> [PASSAGE]
+===+

Like a security camera in a stairwell or something? In that case you can use motion detection to start/stop recording and save well over 100:1. The choice of video codec is going to be important if it's for security (so faces, etc. can be recognised), but if not, you can crank the compression ratio up quite high on most codecs, especially the video codecs that do frame-by-frame motion differencing (i.e. not MJPEG).
300k/sec seems very excessive. You could try converting it all to mpeg4 with a DivX encoder (http://www.divx.com) and that should compress it right down. If you've got sound in there too, strip it out or at least convert to MP3.
You can do all this with a great program called Virtual Dub (http://www186.pair.com/vdub/)
You've got mail. Pattern baldness. - Crow
Gonna be expensive,
How long does the data need to be stored for? Tape is good if indefinate storeage is not a requirement. (Tape degrades fast.. but is reusable)
Terabyte tape libraries are fairly common. Check out any of the major datacenter manufacturers. Sun and HP both have a unit of about 7TB. But you're talking several 100k$ for a fully automated unit.
Cheapest route would be to go back to the dark ages. Buy a bunch of 100GB tape drives and lots of tape (70 tapes a day ain't bad). Hire a few minimun wage tape monkeys to change tapes on command. Setup a LED display or a big monitor for the computer to flash tape change commands on. (Old IBM trick)
Mark
What your really looking at is some kind of Heirarchical Storage Solution. What happens is that once you have predetermined how much data will be saved from the camera each night. You can get some kind of disk array to store it on. That disk array will also be attached to some kind of HSM solutions such as what is provided by StorageTek's SAMFs. That solution will automatically backup the data that is stored on your disk and remove it from your disk so new data can be stored on the costly disks. From now on your OS and applications think that the data is on disk but in reality its on tape. When the data is requested the software will automatically get it from tape and place it back on the disk. This can be rather costly however.
Be pragmatic and only archive 15fps. This cuts your archive media costs by ~50% no matter what solution you choose. 15fps should be adequate, although who knows your exact parameters.
Go with a FC solution - stay away from EMC, as they will try to sell you a massive Symmetrix for your needs. Sounds like you need a building block approach, one block a day. Doesn't need to be TOO fancy, eh?
Here are some options for FC disk storage:
- Sun T3
- EMC Clariion
- Compaq Storageworks
- HP VA7400 -- my fav
Just to warn you, you're looking at something on the order of 20k/day to operate this setup... now, I'm sure the price would go down QUITE a bit if you're purchasing 8-10TB a day, but even still, it's a huge cost.

+===+

> [EXTRACTED MATERIAL]
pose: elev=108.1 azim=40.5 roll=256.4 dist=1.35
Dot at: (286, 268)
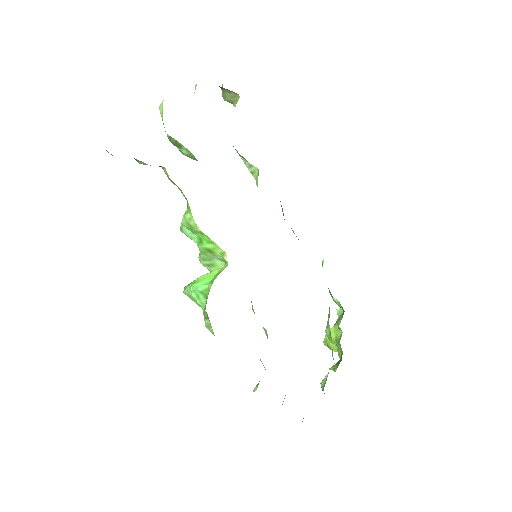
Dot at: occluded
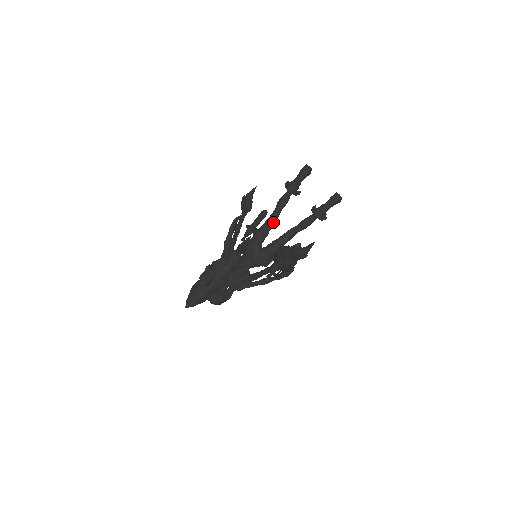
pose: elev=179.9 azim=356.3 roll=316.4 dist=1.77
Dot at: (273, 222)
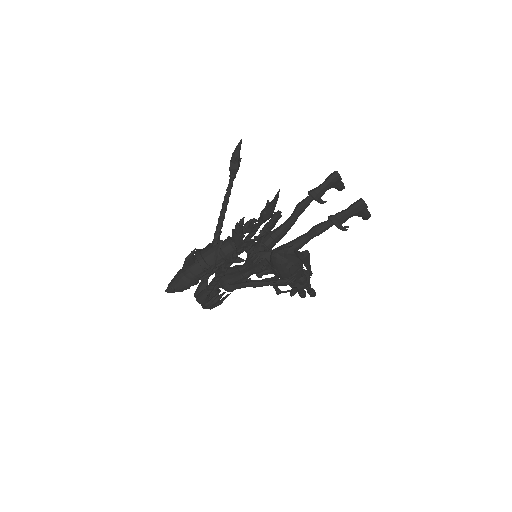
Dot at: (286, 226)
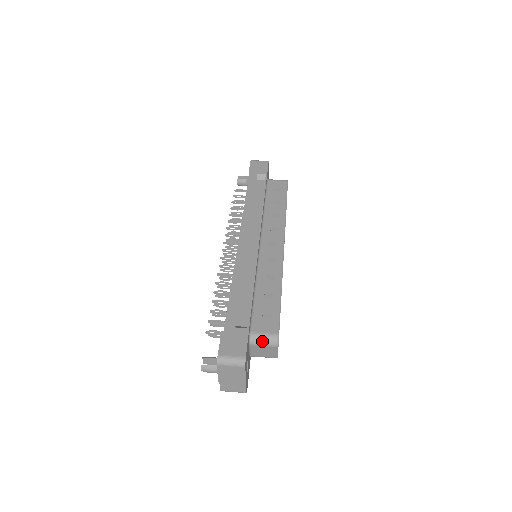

+===+

> [WHAT TO WORK ON] Carry on the forum thread about storing large amounts of camera video, starting right after its last post. The records have no connection to the text.

> [EXPECTED ANSWER]
I looked at a 10TB solution from the above vendors, and the cheapest I got it was $0.0425/MB!
A suitably large DLT library with a fairly large number of drives would probably do this. Couple it with some HSM (Hierarchical Storage Management software) and you're probably all set.
In terms of sizing, assuming you get 6MB/s per DLT drive, you'll need at least 15 drives. Go for 20. This gives you room to do cutovers, and the like. I'd recommend fronting this with a LARGE disk for scratch space (preferably solid state, but if that's not in the budget, a big old SCSI disk'll do.) You'll need a pretty hefty server to handle all this (at least a pair of Sun E450s for redundancy). You'll also chew through at least 200 tapes a day at a native capacity of 40G/tape.
HOWEVER, this is by no means cheap. The virtue of the fact that you're talking about 8 terabytes a day should be a clue to that. The sort of tape archive, tape supply, and tape library you'll need is... vast. You're talking very high-end hardware here. You'll need a good cataloging system, and some serious software to maintain all this. You'll need to keep about 75% of your drives streaming all day every day. Tape costs alone will run to about 10k/day, let alone electricity, storage, maintenance and initial outlay. I'd venture a project like this is probably a $15 million dollar outlay to do it right, with at least 2 full time support staff and budget on the order of $40k/day . But if you've got the money, go for it.
and you have to store it indefinitely.
Retrieval, though, can be essentially arbitrarily slow
Oh, so your looking for a storage medium with infinite space but slow retrieval time?
Easy. Free-Space Medium.
Just use an extremely high gain antenna, a ton of power, and the space around us. Transmit the compressed data stream, aimed at a distant planetary body of your choosing. I would reccomend something in the 100 light year range or so. Now, when the waves hit the body and are reflected back to earth, you will have what is essentially a 100 light year long piece of storage.
And when the waves get back to earth, the technology for terrestrial storage will be extremely inexpensive, and the reception equipment will be too.
I apparently forgot that sig != uptime...
Are we presuming that there will be action most of the time in all 1000+ cameras? If not, then why store the images where there is no action? I'm doing a similar digital surveillance thing, albeit much smaller. (7 cameras, 1 fps, only at night [when there's not much action anyway]) My images all go to jpeg's and I wrote a little C program to throw away all the "similar" images. My algorithm is somewhat conveluded, but more-or-less only keeps the images if they differ by more than a certain amount. I'm sure video compression schemes like mpeg would pretty much take care of this if you're storing to video format. Storing to jpegs has the benefit of being able to easily pick out any time stamp, but I can't watch them like a video.
A simpler solution might be to put a motion detector on each camera and have them only record when there is motion. Using your 100:1 image compression, you estimate 8 terabytes/day. I would expect you could get (warning: pulled from thin air) 1/10th of that by ignoring anything that isn't moving.
But then you have a quandry: was there really no motion at camera #469 at 12:30am, or was something just broken?
Are you capturing in digital format? Are you sure that your systems are even capturing at 30fps?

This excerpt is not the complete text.